Il film diretto da Manfredi, oltre che raccontare più l’uomo che il personaggio, racconta anche una bella Roma, quella “scenografica” di scorci del centro storico, dal “ponte rotto” nei pressi della Tiberina alle osterie di Campo de’Fiori, oltre che di una Cinecittà davvero fabbrica dei sogni, luogo in cui sono state realmente girate sequenze specifiche di questo film, come quella sul set dell’Antica Roma – attualmente perenne presso gli Studi sulla Tuscolana – utile nel film a ricordare il Sordi “debuttante” comparsa in Scipione l’Africano (1937).

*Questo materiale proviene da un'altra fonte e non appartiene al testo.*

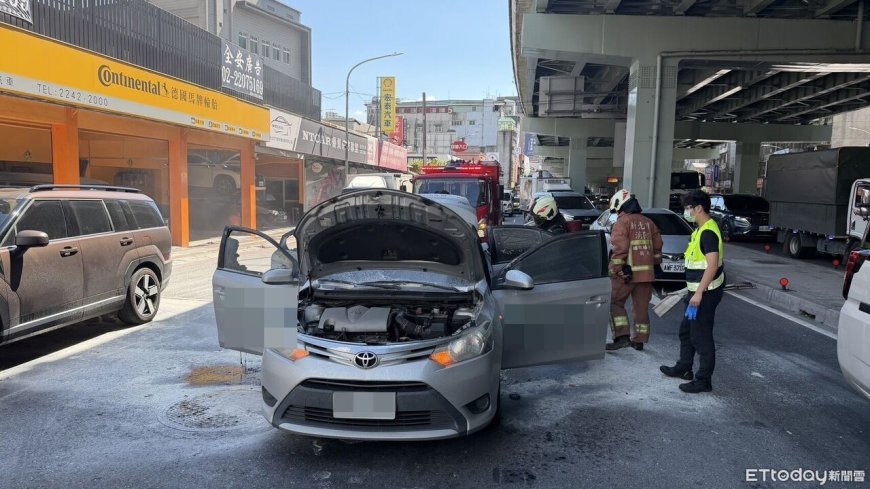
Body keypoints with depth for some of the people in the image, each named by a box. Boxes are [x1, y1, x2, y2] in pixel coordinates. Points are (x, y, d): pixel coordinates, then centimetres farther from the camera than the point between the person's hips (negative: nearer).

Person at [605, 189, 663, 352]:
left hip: (627, 272, -6)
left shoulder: (622, 221, -10)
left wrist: (615, 270, -14)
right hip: (646, 272, 7)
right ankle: (639, 340, 18)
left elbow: (620, 248, -19)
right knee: (641, 307, 12)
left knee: (615, 303, 4)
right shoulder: (648, 222, 12)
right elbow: (657, 246, 16)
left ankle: (622, 337, -5)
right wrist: (654, 264, 24)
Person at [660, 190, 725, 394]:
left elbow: (712, 265, -27)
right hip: (698, 290, 11)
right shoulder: (702, 229, 12)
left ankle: (703, 380, 7)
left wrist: (699, 293, -28)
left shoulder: (708, 232, -20)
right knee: (686, 331, 20)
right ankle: (684, 368, 34)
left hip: (706, 292, -11)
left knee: (701, 336, -2)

Il film è prodotto da Ocean Production e Rai Fiction: “È un amore reciproco quello tra Rai e Sordi: abbiamo voluto raccontarlo, dopo 40 anni da un programma del ’79 mandato in onda dal secondo canale, ai nuovi spettatori. Quando è stata organizzata la visione del provino di Edoardo Pesce siamo rimasti sorpresi, stupiti e emozionati: lui restituisce immediatamente energia, generosità e talento. Noi raccontiamo soprattutto le difficoltà che il genio aveva ad affermarsi, a causa del ‘suo faccione’, che spesso lo hanno relegato ad essere ‘solo’ doppiatore, ma tenacia e umiltà gli hanno permesso di superare gli ostacoli dei canoni estetici dell’epoca”, spiega il produttore Fabrizio Zappi.
Il Natale di Roma, 21 aprile, quest’anno si festeggia con la messa in onda tv del film, che prima passa al cinema come evento per tre giorni – 24-25-26 febbraio, il primo dei quali corrisponde alla data di scomparsa dell’attore.